Kismuz / btgym

Scalable, event-driven, deep-learning-friendly backtesting library
https://kismuz.github.io/btgym/
GNU Lesser General Public License v3.0
985 stars 260 forks source link

tick level data feed #112

Closed cainiaocome closed 4 years ago

cainiaocome commented 5 years ago

is it possible to feed tick level data (and some other features other than OHLCV) to btgym, or what should be modified to support tick level data?

tick data example

timestamp,open,high,low,close,volume
2019-03-19 21:00:00.403000+08:00,2610.0,2610.0,2610.0,2610.0,326
2019-03-19 21:00:00.902000+08:00,2610.0,2610.0,2610.0,2610.0,406
2019-03-19 21:00:01.400000+08:00,2609.0,2609.0,2609.0,2609.0,54
2019-03-19 21:00:01.876000+08:00,2608.0,2608.0,2608.0,2608.0,22
2019-03-19 21:00:02.403000+08:00,2608.0,2608.0,2608.0,2608.0,154
2019-03-19 21:00:02.882000+08:00,2609.0,2609.0,2609.0,2609.0,442
2019-03-19 21:00:03.390000+08:00,2608.0,2608.0,2608.0,2608.0,42
2019-03-19 21:00:03.894000+08:00,2609.0,2609.0,2609.0,2609.0,26
2019-03-19 21:00:04.399000+08:00,2607.0,2607.0,2607.0,2607.0,232
2019-03-19 21:00:04.887000+08:00,2606.0,2606.0,2606.0,2606.0,32

in above example data, i put same value at open, high, low, close, which is price at that tick, tick interval is 500 ms.

there may be some other feature columns, such as ask price, bid price, ask volume, bid volume, ma.

code here here is doing some calculation related to timeframe, and seems like only support minute timeframe.

Kismuz commented 5 years ago

@cainiaocome, indeed RL algorithm itself is agnostic to timeframes and later is used only for correct episode duration handling and proper backtarder startegy iteration.
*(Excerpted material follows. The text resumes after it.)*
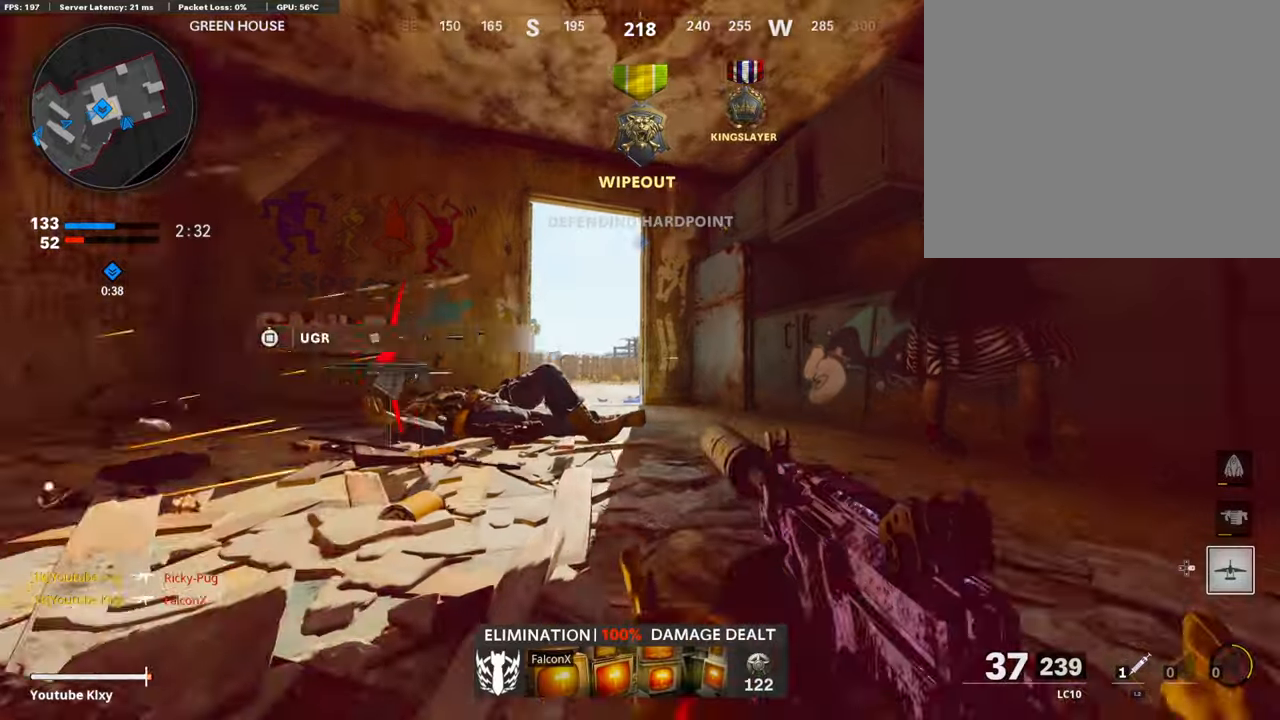
{"buttons": ["L2"], "left_stick": "down-left", "right_stick": "down-left", "events": [[84, "L3", "down"], [201, "L3", "up"], [218, "left_stick", "right"], [268, "left_stick", "down-right"], [402, "right_stick", "down-left"], [436, "L2", "down"], [436, "left_stick", "down-left"]]}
See discussion at #54 Personally from my experience - using tick data is ineffective as it results in too much computation on too noisy data. Some kind of windowed aggregation should be done as preprocessing step. It can be aggregation by elapsed world time (usual time bars) or traded volume threshold (volume bars) or number of events (say, ticks or LOB events) elapsed (event bars). For example, when talking about high-liquidity crypto asset (BTC USD at BITMEX) ~ 10 sec. time bars are ok to learn from.

cainiaocome commented 5 years ago

@cainiaocome, indeed RL algorithm itself is agnostic to timeframes and later is used only for correct episode duration handling and proper backtarder startegy iteration. See discussion at #54 Personally from my experience - using tick data is ineffective as it results in too much computation on too noisy data. Some kind of windowed aggregation should be done as preprocessing step. It can be aggregation by elapsed world time (usual time bars) or traded volume threshold (volume bars) or number of events (say, ticks or LOB events) elapsed (event bars). For example, when talking about high-liquidity crypto asset (BTC USD at BITMEX) ~ 10 sec. time bars are ok to learn from.
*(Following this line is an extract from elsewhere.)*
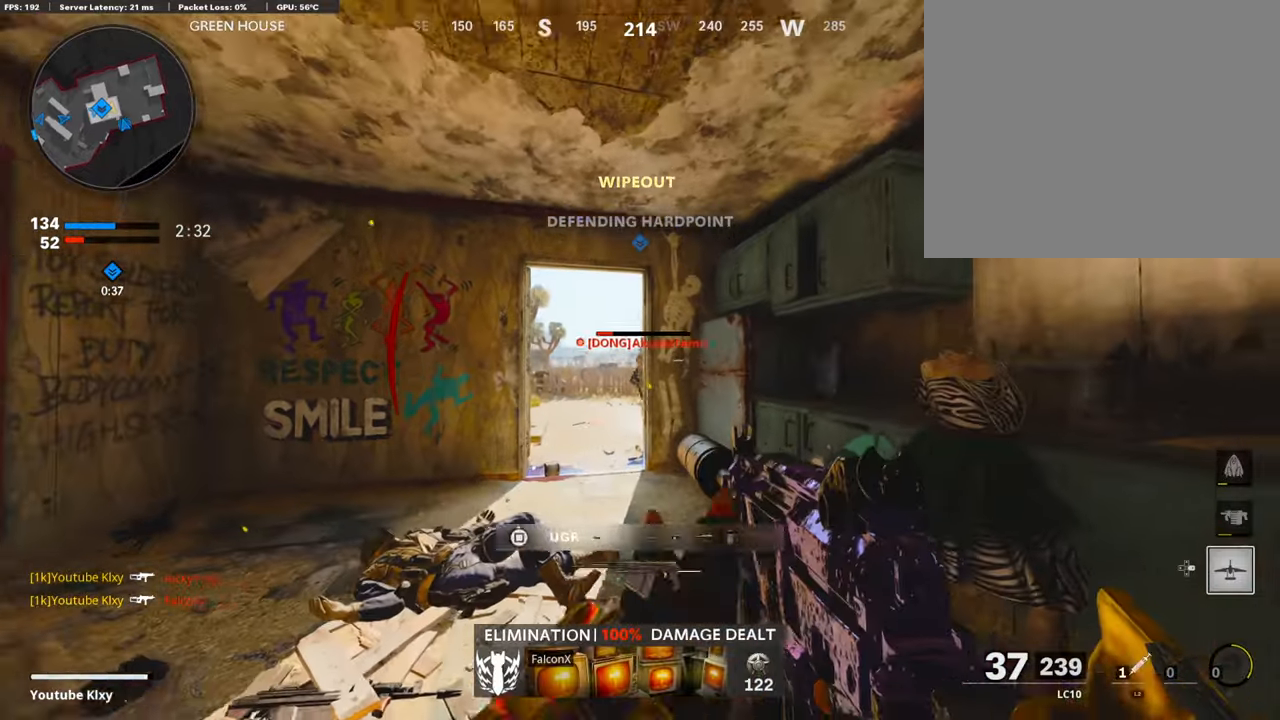
{"buttons": ["L3"], "left_stick": "up", "right_stick": "left", "events": [[50, "right_stick", "down-right"], [83, "left_stick", "down-right"], [100, "L2", "up"], [100, "right_stick", "right"], [234, "left_stick", "up-right"], [251, "right_stick", "down-right"], [284, "L3", "down"], [368, "right_stick", "right"], [418, "left_stick", "up"], [485, "right_stick", "left"]]}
Can't agree that tick data is ineffective. Anyway i am trying deep reinforcement learning with high frequency trading. Already managed to feed tick data to bygym, i am out right now and i will post code here later.

Ray-0403 commented 5 years ago

@cainiaocome, hey, how about your test of btgym? Is that work fine with other RL framework?

Kismuz commented 4 years ago

Closed due to long inactivity period.